As you’ve probably been able to see from the stories and blogs the past day or so, I had a great chat this week with Derek Leonard, the high school coach of Wes Lunt.
When asking him what makes Lunt ready to start as a true freshman and quarterback the defending Big 12 champs, he pointed to some “spooky” similarities between Oklahoma State and Rochester (Ill.) High.
We already knew this. Lunt was always regarded as the best fit to run OSU’s spread offense, because he ran a similar system in high school. He’s shown an ability to quickly pick up the scheme, and coach Mike Gundy said last week that OSU has not had to “dumb down” the offense at all for the true freshman.
“Their offense is extremely fast, and we are extremely fast for a high school,” Leonard said. “As soon is the ball is blown dead, we go, ‘Hike.’”
Replacing a great
When Lunt took over as the varsity starter at Rochester, he was replacing Sean Robinson, a dynamic dual-threat QB who Leonard said had more than 30 Division I scholarship offers and ultimately wound up at Purdue. At OSU, Lunt is, of course, replacing the best quarterback in school history and an NFL starter in Brandon Weeden.
“He was so prepared and so ready,” Leonard said about Lunt’s first high school start. “I remember he was nervous. He’ll be nervous (Saturday). But he’s so even-keel and he was confident, though. I don’t think he was worried about replacing Sean, and I don’t think he’s worried about replacing Brandon Weeden.
“If I know Wes, and I do, he wants to be the best football player he can be for Oklahoma State, so his pressure is coming from that.”
Fiery offensive coordinator
Leonard knows OSU offensive coordinator Todd Monken well because of Monken’s roots in Illinois. And Leonard says their personalities are very comparable.
“Coach Monken I know is a fiery human being, and I am a fiery, emotional human being, also,” Leonard said. “Wes was good for me at times, because he would calm be down because I was so dang fiery.

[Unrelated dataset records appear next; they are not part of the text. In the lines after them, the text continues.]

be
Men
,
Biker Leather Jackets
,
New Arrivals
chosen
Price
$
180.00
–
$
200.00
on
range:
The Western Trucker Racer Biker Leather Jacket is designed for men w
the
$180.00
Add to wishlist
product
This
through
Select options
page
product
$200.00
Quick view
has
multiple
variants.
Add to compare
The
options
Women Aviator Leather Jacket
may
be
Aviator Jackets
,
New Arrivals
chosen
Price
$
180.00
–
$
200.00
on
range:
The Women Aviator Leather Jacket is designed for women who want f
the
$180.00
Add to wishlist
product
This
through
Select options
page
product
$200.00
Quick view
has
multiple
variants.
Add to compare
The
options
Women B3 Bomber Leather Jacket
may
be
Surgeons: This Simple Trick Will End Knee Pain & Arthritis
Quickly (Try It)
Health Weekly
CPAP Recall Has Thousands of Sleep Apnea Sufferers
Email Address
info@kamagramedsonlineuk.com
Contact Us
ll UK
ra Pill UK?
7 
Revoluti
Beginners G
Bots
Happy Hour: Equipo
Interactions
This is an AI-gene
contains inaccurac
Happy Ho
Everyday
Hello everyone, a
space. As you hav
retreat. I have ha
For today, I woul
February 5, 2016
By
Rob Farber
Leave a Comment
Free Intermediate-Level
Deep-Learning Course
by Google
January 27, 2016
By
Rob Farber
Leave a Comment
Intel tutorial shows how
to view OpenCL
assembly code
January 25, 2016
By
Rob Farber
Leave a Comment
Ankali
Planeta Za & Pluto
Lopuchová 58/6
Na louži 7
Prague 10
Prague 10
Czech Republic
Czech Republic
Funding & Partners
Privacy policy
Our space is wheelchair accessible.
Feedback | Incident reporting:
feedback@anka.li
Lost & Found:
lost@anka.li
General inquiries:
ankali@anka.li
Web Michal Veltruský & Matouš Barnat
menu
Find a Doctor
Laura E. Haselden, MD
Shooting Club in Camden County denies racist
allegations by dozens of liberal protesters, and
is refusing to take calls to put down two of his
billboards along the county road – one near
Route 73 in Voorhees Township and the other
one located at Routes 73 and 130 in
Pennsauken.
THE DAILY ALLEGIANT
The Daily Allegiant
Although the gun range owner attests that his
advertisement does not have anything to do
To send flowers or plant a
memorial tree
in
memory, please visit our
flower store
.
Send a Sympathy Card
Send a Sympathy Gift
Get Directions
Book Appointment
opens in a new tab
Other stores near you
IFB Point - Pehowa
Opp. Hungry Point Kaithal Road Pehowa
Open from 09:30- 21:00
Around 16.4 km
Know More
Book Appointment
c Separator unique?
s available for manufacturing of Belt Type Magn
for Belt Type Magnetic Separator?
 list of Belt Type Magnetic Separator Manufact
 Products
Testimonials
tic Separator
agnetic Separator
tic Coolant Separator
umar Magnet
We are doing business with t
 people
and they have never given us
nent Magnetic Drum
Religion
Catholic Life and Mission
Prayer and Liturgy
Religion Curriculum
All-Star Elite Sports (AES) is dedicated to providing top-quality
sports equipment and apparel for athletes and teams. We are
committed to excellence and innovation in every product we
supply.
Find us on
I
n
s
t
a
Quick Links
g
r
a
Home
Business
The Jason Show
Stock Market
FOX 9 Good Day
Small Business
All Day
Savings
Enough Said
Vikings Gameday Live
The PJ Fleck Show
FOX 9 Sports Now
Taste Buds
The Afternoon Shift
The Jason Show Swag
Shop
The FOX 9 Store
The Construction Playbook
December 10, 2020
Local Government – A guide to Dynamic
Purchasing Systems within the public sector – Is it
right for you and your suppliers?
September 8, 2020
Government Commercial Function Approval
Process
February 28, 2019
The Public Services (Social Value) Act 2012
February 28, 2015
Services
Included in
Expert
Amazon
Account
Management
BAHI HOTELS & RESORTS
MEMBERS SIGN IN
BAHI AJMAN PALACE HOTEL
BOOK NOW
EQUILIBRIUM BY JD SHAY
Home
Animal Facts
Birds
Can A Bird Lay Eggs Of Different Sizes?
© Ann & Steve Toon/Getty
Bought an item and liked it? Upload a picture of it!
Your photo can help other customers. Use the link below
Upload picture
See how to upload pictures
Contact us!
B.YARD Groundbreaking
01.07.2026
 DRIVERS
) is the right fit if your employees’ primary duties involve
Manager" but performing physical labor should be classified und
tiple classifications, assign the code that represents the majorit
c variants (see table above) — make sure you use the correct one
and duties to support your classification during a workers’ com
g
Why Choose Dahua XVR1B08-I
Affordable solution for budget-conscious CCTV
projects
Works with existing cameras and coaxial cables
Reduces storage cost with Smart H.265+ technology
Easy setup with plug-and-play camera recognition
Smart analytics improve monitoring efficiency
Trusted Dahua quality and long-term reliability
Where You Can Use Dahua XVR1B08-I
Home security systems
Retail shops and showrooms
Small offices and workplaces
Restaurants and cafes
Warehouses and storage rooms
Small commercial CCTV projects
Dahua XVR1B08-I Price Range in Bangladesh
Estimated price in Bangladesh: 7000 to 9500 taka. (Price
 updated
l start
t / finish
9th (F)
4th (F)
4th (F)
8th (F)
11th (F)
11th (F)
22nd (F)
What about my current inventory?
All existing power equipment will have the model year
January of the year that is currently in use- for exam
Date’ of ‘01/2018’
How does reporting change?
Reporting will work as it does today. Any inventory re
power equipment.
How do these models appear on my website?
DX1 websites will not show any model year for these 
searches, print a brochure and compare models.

“I think he’ll help Coach Monken. (Lunt is) so concentrated on what he’s doing, and mentally he’s a very smart kid. He’s going to be able to counter things, he’s going to be able come up with ideas on the field because for me he’s like a player-coach.”
Obviously, all of these similarities are upped a notch in the jump from high school to college football. But Lunt, in a sense, has been there before. That probably has helped in this transition and played a role in his success early on.